Biography
Frequently hailed as “the father of modern drama,” Henrik Ibsen (1828-1906) could claim blood connections to several important Norwegian families; yet, at age 15, he left a troubled home to study pharmacy and to begin writing plays. He learned the craft of the theater, not just play-writing, at the Norwegian Theater in Bergen; and, after several years’ employment there, he became the manager of the National Theater in Christiana (today, Oslo). Living with a wife and child in impoverished circumstances, Ibsen entered a self-imposed exile of over a quarter-century in Rome in 1864 (he would later settle in Munich). Thus, this most celebrated Norwegian playwright actually composed his most famous and enduring dramas outside of his native land. Although he also wrote poetry during his career (including a collection of verse published in 1871), it is his dramatic output for which he is justly remembered.

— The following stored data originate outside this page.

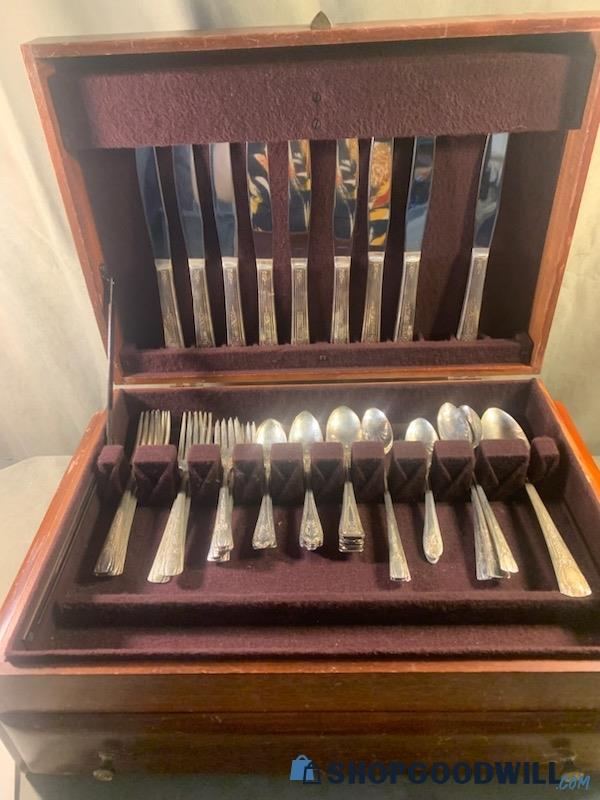
This screenshot has width=600, height=800. Find the location of `knives`. knives is located at coordinates (161, 222), (187, 224), (227, 222), (262, 222), (307, 220), (339, 216), (376, 216), (412, 218), (478, 220).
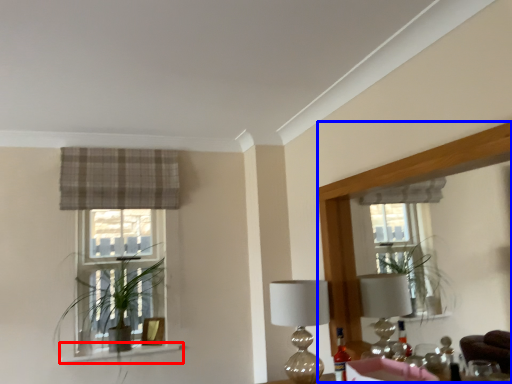
Question: Among these objects, which one is farthest to the camera, window sill (highlighted by a red box) or mirror (highlighted by a blue box)?

Choices:
 (A) window sill
 (B) mirror

Answer: (A)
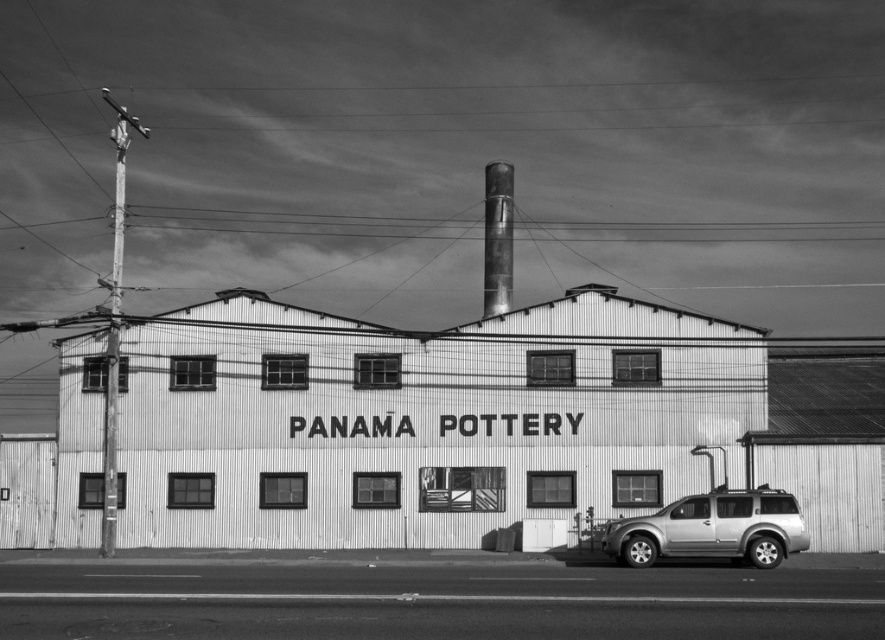
Question: Does metallic corrugated building at center have a greater width compared to silver metallic suv at lower right?

Choices:
 (A) no
 (B) yes

Answer: (B)

Question: Is metallic corrugated building at center to the right of silver metallic suv at lower right from the viewer's perspective?

Choices:
 (A) yes
 (B) no

Answer: (B)

Question: Which of the following is the closest to the observer?

Choices:
 (A) 44,531
 (B) 686,499

Answer: (B)

Question: Does metallic corrugated building at center come behind silver metallic suv at lower right?

Choices:
 (A) yes
 (B) no

Answer: (A)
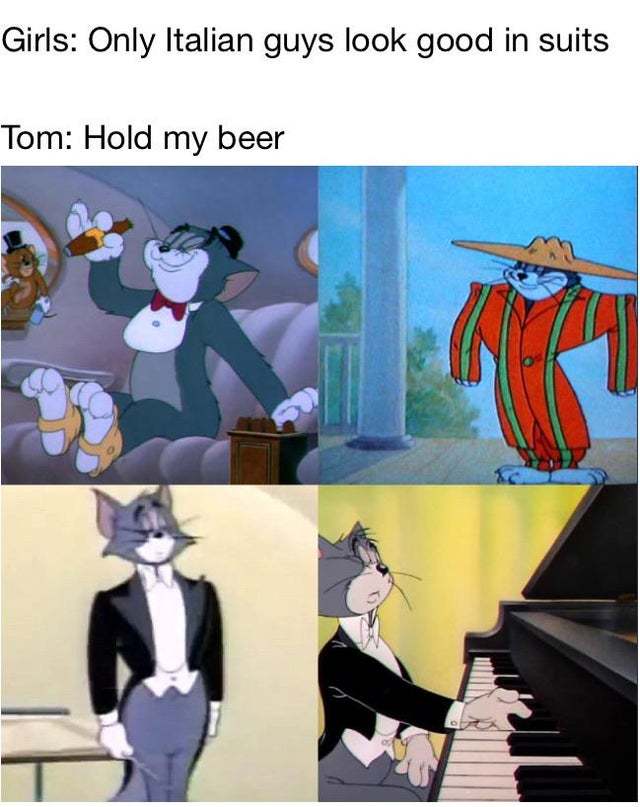
Locate an element on the screen. The width and height of the screenshot is (640, 807). black piano keys is located at coordinates (498, 659).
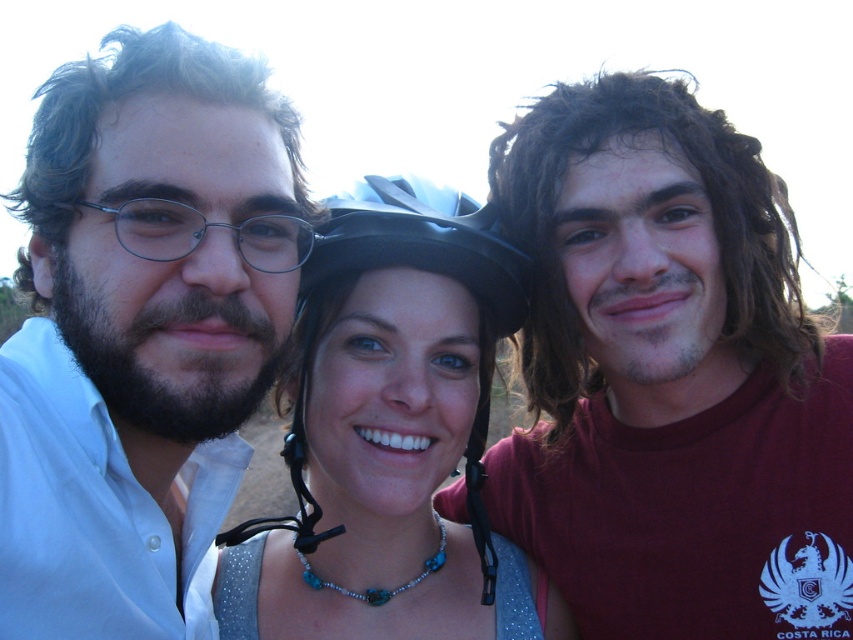
Question: Among these points, which one is farthest from the camera?

Choices:
 (A) (305, 248)
 (B) (225, 360)
 (C) (426, 476)
 (D) (410, 227)

Answer: (C)

Question: Which of the following is the closest to the observer?

Choices:
 (A) matte black glasses at left
 (B) black matte helmet at center
 (C) matte white shirt at left

Answer: (C)

Question: Does matte black helmet at upper center have a lesser width compared to matte white shirt at left?

Choices:
 (A) yes
 (B) no

Answer: (B)

Question: From the image, what is the correct spatial relationship of matte white shirt at left in relation to black matte helmet at center?

Choices:
 (A) left
 (B) right

Answer: (A)

Question: Does matte white shirt at left appear on the left side of black matte helmet at center?

Choices:
 (A) yes
 (B) no

Answer: (A)

Question: Which of the following is the closest to the observer?

Choices:
 (A) matte black glasses at left
 (B) matte black helmet at center

Answer: (A)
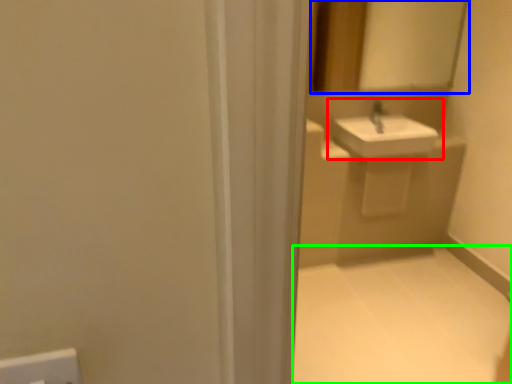
Question: Estimate the real-world distances between objects in this image. Which object is closer to sink (highlighted by a red box), mirror (highlighted by a blue box) or plain (highlighted by a green box)?

Choices:
 (A) mirror
 (B) plain

Answer: (A)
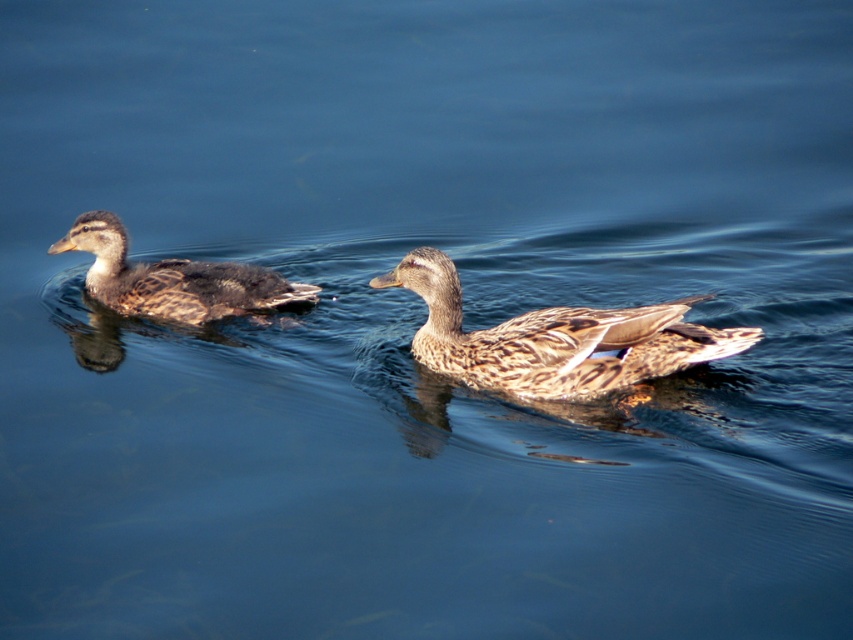
Question: Is brown speckled duck at center below brown speckled duck at left?

Choices:
 (A) no
 (B) yes

Answer: (B)

Question: Does brown speckled duck at center have a larger size compared to brown speckled duck at left?

Choices:
 (A) no
 (B) yes

Answer: (B)

Question: Which object appears closest to the camera in this image?

Choices:
 (A) brown speckled duck at center
 (B) brown speckled duck at left

Answer: (A)

Question: Can you confirm if brown speckled duck at center is wider than brown speckled duck at left?

Choices:
 (A) yes
 (B) no

Answer: (A)

Question: Which of the following is the closest to the observer?

Choices:
 (A) brown speckled duck at left
 (B) brown speckled duck at center

Answer: (B)

Question: Which point is closer to the camera taking this photo?

Choices:
 (A) (440, 356)
 (B) (247, 278)

Answer: (A)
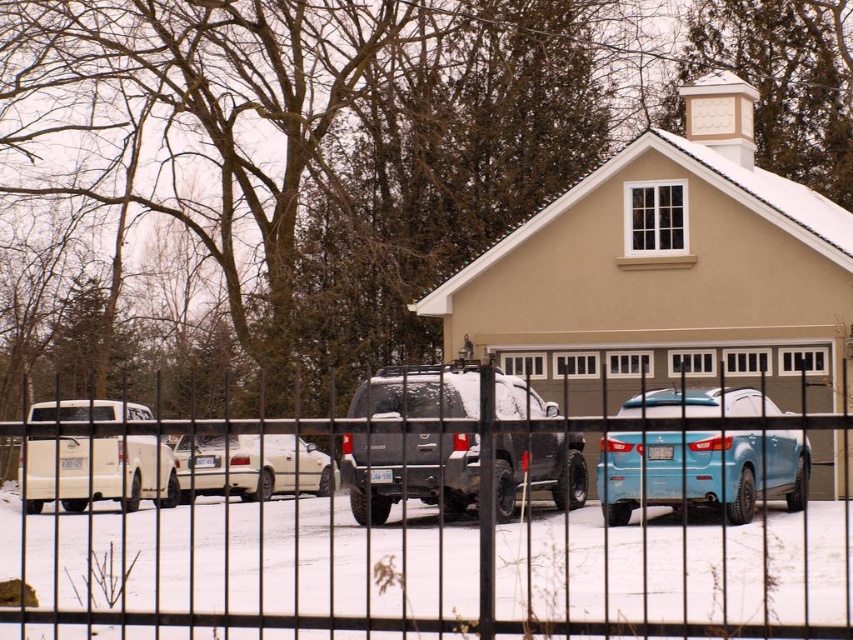
Question: Is black metal fence at center positioned before white matte truck at left?

Choices:
 (A) yes
 (B) no

Answer: (A)

Question: Does matte black suv at center come behind white matte sedan at center?

Choices:
 (A) yes
 (B) no

Answer: (A)

Question: Which object appears farthest from the camera in this image?

Choices:
 (A) white matte truck at left
 (B) beige matte garage door at center
 (C) matte black suv at center

Answer: (B)

Question: Which object is closer to the camera taking this photo?

Choices:
 (A) black metal fence at center
 (B) white matte sedan at center
 (C) beige matte garage door at center

Answer: (A)

Question: Which of the following is the closest to the observer?

Choices:
 (A) (708, 465)
 (B) (202, 605)

Answer: (B)

Question: Does black metal fence at center have a lesser width compared to light blue matte sedan at center?

Choices:
 (A) no
 (B) yes

Answer: (A)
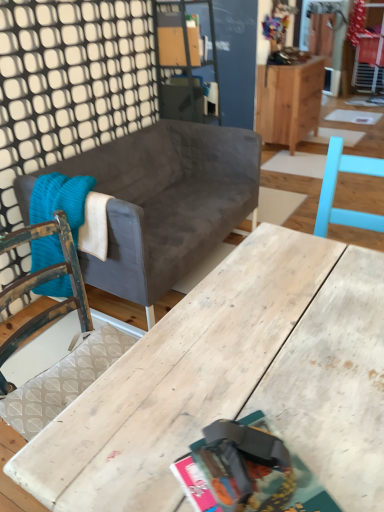
The height and width of the screenshot is (512, 384). Find the location of `vacant area situated to the left side of matte paper magazine at center`. vacant area situated to the left side of matte paper magazine at center is located at coordinates (132, 460).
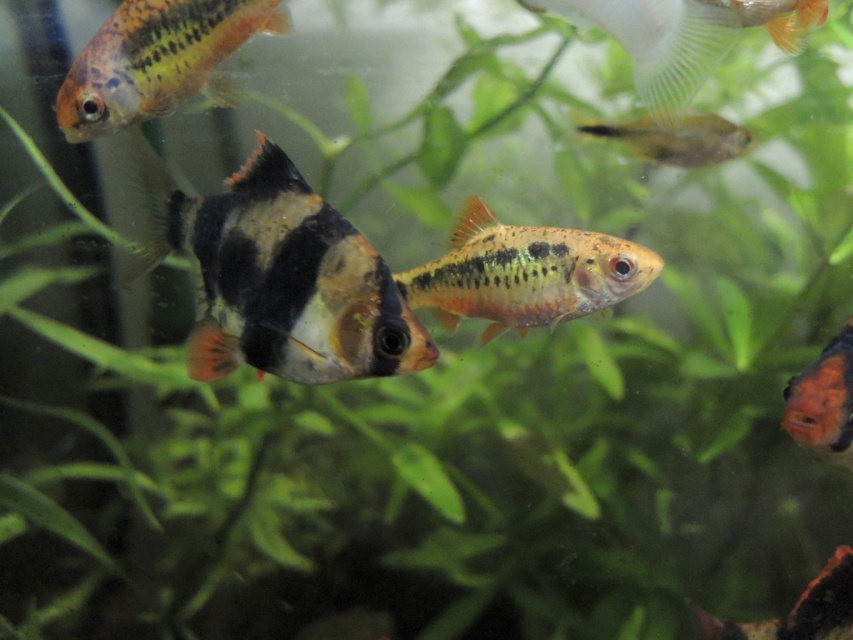
Can you confirm if shiny orange fish at right is positioned to the right of translucent yellowish-green fish at upper right?

Indeed, shiny orange fish at right is positioned on the right side of translucent yellowish-green fish at upper right.

Which is more to the left, shiny orange fish at right or translucent yellowish-green fish at upper right?

From the viewer's perspective, translucent yellowish-green fish at upper right appears more on the left side.

Is point (809, 429) less distant than point (679, 145)?

Yes, it is.

Find the location of a particular element. shiny orange fish at right is located at coordinates (822, 401).

Can you confirm if translucent plastic fin at upper right is positioned to the right of shiny orange fish at right?

Incorrect, translucent plastic fin at upper right is not on the right side of shiny orange fish at right.

Can you confirm if translucent plastic fin at upper right is bigger than shiny orange fish at right?

Yes.

Does point (793, 22) come closer to viewer compared to point (802, 406)?

No, (793, 22) is behind (802, 406).

At what (x,y) coordinates should I click in order to perform the action: click on translucent plastic fin at upper right. Please return your answer as a coordinate pair (x, y). Looking at the image, I should click on (683, 36).

Measure the distance between black and orange fish at center and orange and black striped fish at upper left.

black and orange fish at center is 15.25 inches away from orange and black striped fish at upper left.

Who is more distant from viewer, (x=302, y=321) or (x=189, y=13)?

Point (x=189, y=13)

Locate an element on the screen. This screenshot has height=640, width=853. black and orange fish at center is located at coordinates (277, 276).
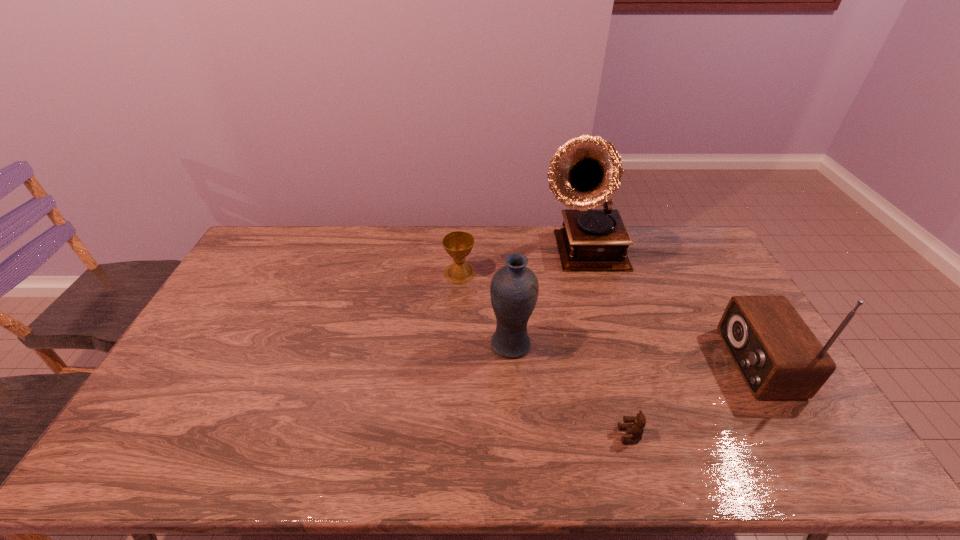
Locate an element on the screen. The width and height of the screenshot is (960, 540). unoccupied position between the tallest object and the vase is located at coordinates pyautogui.click(x=547, y=300).

Where is `free point between the record player and the shortest object`? The image size is (960, 540). free point between the record player and the shortest object is located at coordinates (608, 345).

The height and width of the screenshot is (540, 960). I want to click on free space between the second shortest object and the radio receiver, so click(609, 318).

I want to click on vacant space that's between the fourth object from right to left and the leftmost object, so click(x=486, y=309).

At what (x,y) coordinates should I click in order to perform the action: click on vacant space that is in between the record player and the nearest object. Please return your answer as a coordinate pair (x, y). Looking at the image, I should click on (608, 345).

At what (x,y) coordinates should I click in order to perform the action: click on the second closest object relative to the rightmost object. Please return your answer as a coordinate pair (x, y). Looking at the image, I should click on (636, 429).

Locate which object is the third closest to the vase. Please provide its 2D coordinates. Your answer should be formatted as a tuple, i.e. [(x, y)], where the tuple contains the x and y coordinates of a point satisfying the conditions above.

[(636, 429)]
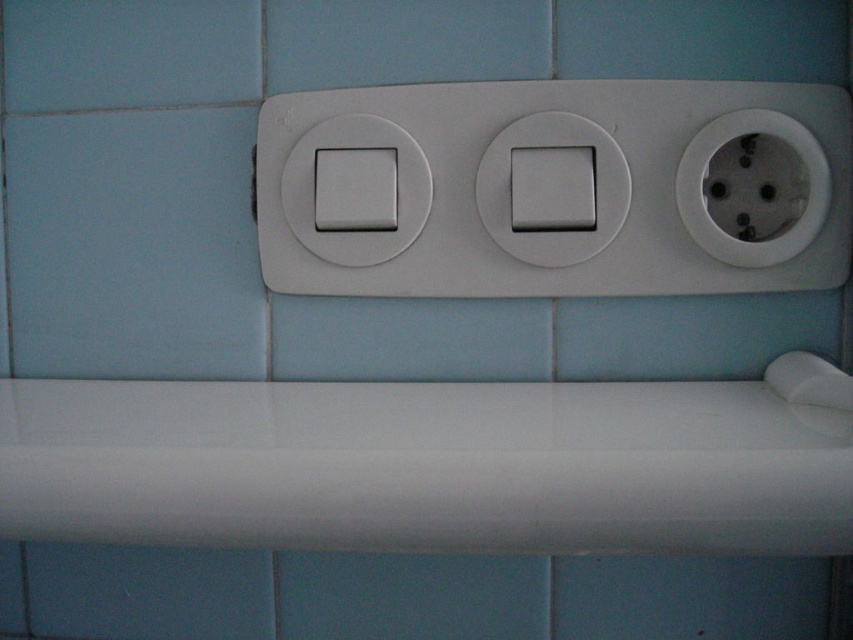
Question: Among these objects, which one is farthest from the camera?

Choices:
 (A) blue matte tile at lower center
 (B) white plastic light switch at center

Answer: (A)

Question: Estimate the real-world distances between objects in this image. Which object is farther from the white plastic light switch at center?

Choices:
 (A) white plastic socket at right
 (B) blue matte tile at lower center

Answer: (B)

Question: Among these objects, which one is nearest to the camera?

Choices:
 (A) blue matte tile at lower center
 (B) white plastic light switch at center
 (C) white plastic socket at right

Answer: (C)

Question: Does white plastic light switch at center have a greater width compared to blue matte tile at lower center?

Choices:
 (A) no
 (B) yes

Answer: (B)

Question: Does white plastic light switch at center appear under blue matte tile at lower center?

Choices:
 (A) no
 (B) yes

Answer: (A)

Question: Does white plastic light switch at center appear over blue matte tile at lower center?

Choices:
 (A) yes
 (B) no

Answer: (A)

Ibsen’s works, though varying in quality and audience reception, are recognized as theatrical landmarks, and are frequently performed, both as written by Ibsen and in adaptations to meet later historical contexts (for example, American playwright Arthur Miller’s adaptation of An Enemy of the People [Ibsen, 1882; Miller, 1950], the playwright’s powerful indictment of the idea that the majority always knows best—Miller’s adaptation, understandably, resonates with the same theme of faith in the individual conscience that animated his own classic, The Crucible). Ibsen’s best-known works include Peer Gynt (1867, equally renowned for the incidental music composed by Edvard Grieg); the iconoclastic critique of Victorian marital mores, A Doll’s House (1879); Ghosts (1881), controversial at the time for its frank mention of veneral disease; The Wild Duck (1884); the present work, Hedda Gabler (1890); and The Master Builder (1892).
Ibsen returned to Norway in 1891, and died back in Christiana in 1906. It is said that after one of his nurses told a visitor that the playwright was feeling a little better, Ibsen said, “On the contrary,” and passed away. “In the entire history of literature,” argues critic Martha Fletcher Bellinger, “there are few figures like Ibsen. Practically his whole life and energies were devoted to the theater; and his offerings, medicinal and bitter, have changed the history of the stage” (http:www.theatredatabase.com/19th_century/henrik_ibsen_001.html).